The music brought us all together,  misfits finding camaraderie through punk rock. Some weekends, we even hit The Rocky Horror Picture Show (but thats a whole OTHER blog) but for the most part, we would hit shows at the Rat, Middle East, The Channel, old Lansdowne St, Cask and Flagon. I’m surprised I have any hearing at all these days… 🙂 

In 1989, I saw the Pogues for the very first time in Boston MA. This was an eye opening experience for me. At the time, I was so wrapped up in being punk, that other music had been left behind. And some of my old favorites, including the Clash, had been collecting dust at the back of my record collection while the more hardcore punk was getting some regular airplay. My friend Garrett played the Pogues for me while we were heading to Manchester NH for some party. I almost had to pull over, I was so overwhelmed by the sound. Traditional irish music mixed with punk aesthetics and rhythms.
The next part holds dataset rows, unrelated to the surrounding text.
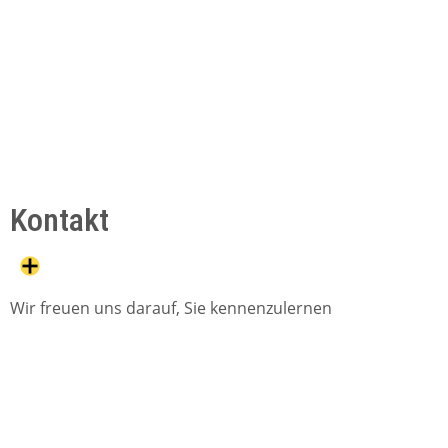
Kontakt
Wir freuen uns darauf, Sie kennenzulernen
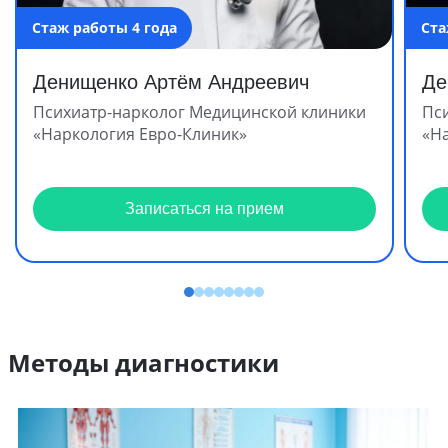
Стаж работы 4 года
Ста
Денищенко Артём Андреевич
Де
Психиатр-нарколог Медицинской клиники
Пс
«Наркология Евро-Клиник»
«Н
Записаться на прием
Методы диагностики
Amazing!! I was thoroughly taken with them and knew that the next time they played here in the states, I was going. For so long, my musical vision had been narrowed but the Pogues really opened my eyes and broadened my interest. Suddenly, I was listening to Sinead O’Connor, the Pogues, the Chieftains, etc. All music I would have scoffed at earlier, I found myself wrapped up in.
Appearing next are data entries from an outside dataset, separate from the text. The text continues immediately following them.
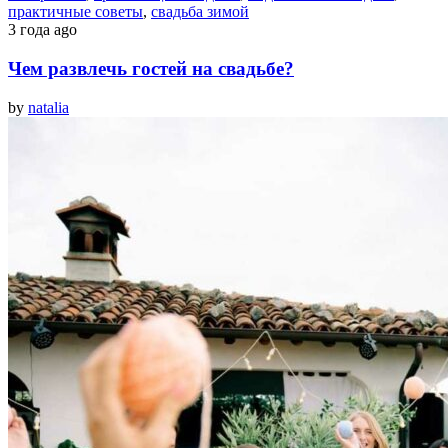
практичные советы
,
свадьба зимой
3 года ago
Чем развлечь гостей на свадьбе?
by
natalia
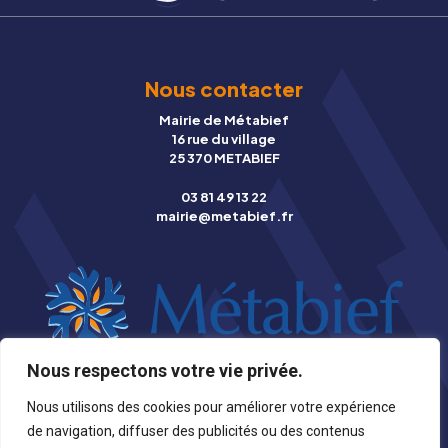
Nous contacter
Mairie de Métabief
16 rue du village
25 370 METABIEF
03 81 49 13 22
mairie@metabief.fr
Nous respectons votre vie privée.
© Copyright 2026 Mairie de Métabief |
Mentions légales
|
Nous utilisons des cookies pour améliorer votre expérience
Photographies
|
Création Stynet
de navigation, diffuser des publicités ou des contenus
The Orpheum, Boston MA: I was right near the front row when the show started. Some forgettable opening bands had finally cleared the stage and the Pogues were ready to hit the stage. There was some delay (we would later find out that they had to revive Shane McGowan who was found in a drunken stupor in his dressing room) but finally the lights went down again and the unmistakable opening of “IF I SHould Fall From Grace With God” started up. Shane was shoved onstage, beer in hand and began belting out the song. I was entranced, like the first time I had ever heard punk rock, the music became a transformative experience. This was beyond a rock concert, it was a cultural awakening for me, reminding me of the joy and power of music.
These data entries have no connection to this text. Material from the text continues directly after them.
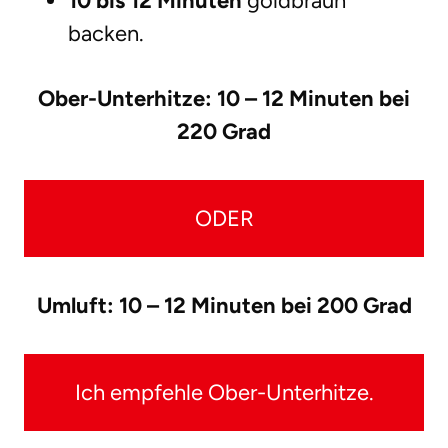
10 bis 12 Minuten
goldbraun
backen.
Ober-Unterhitze: 10 – 12 Minuten bei
220 Grad
ODER
Umluft: 10 – 12 Minuten bei 200 Grad
Ich empfehle Ober-Unterhitze.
And there, standing behind Shane, playing guitar and singing along, was Joe Strummer. Unannounced, unbilled and totally by surprise, there was my punk rock hero, singing with the Pogues. I was awe struck. My hero, the man whose music changed my life in many profound ways was here again, here at a moment where I was discovering this new sound. He looked as happy as ever. The Pogues gave him lead singing duties on a couple songs, but mostly, he was back up for Shane. They did a cover of the Clashs “London Calling” with Shane and Joe sharing vocal duties and I wanted to cry. That one song felt like my worlds were colliding: my old punk rock life and my new soon to be adult life. Joe had obviously mellowed over the 10 years since the first time I had ever seen him. Older, grayer, more mature but still able to be a rock star.

The following year was college and that same year, Perry Farrell put together the first Lollapalooza tour. Alternative music would burst onto mainstream radio, no longer condemned to the world of college radio. And our little club, the misfits, the rejected, the disaffected, the downright crazy kids that had kept punk and alternative music alive on the fringe, would be thrust into the spotlight and the outcasts became the mainstream. The scene changed quickly from a reclusive little club and shows in dingey bars and clubs to arena rock shows and record moguls. Gone were the intimate little shows we loved and cherished. For those of us who were there from the beginning, it was hard to adjust and grow with the music. I learned to change and evolve and grow beyond the halloween costume and punk postering to a genuine love for all music, but at heart, deep down in my soul, I’m still that teenager with the blue mohawk and the combat boots and I’m looking forwad to the next show.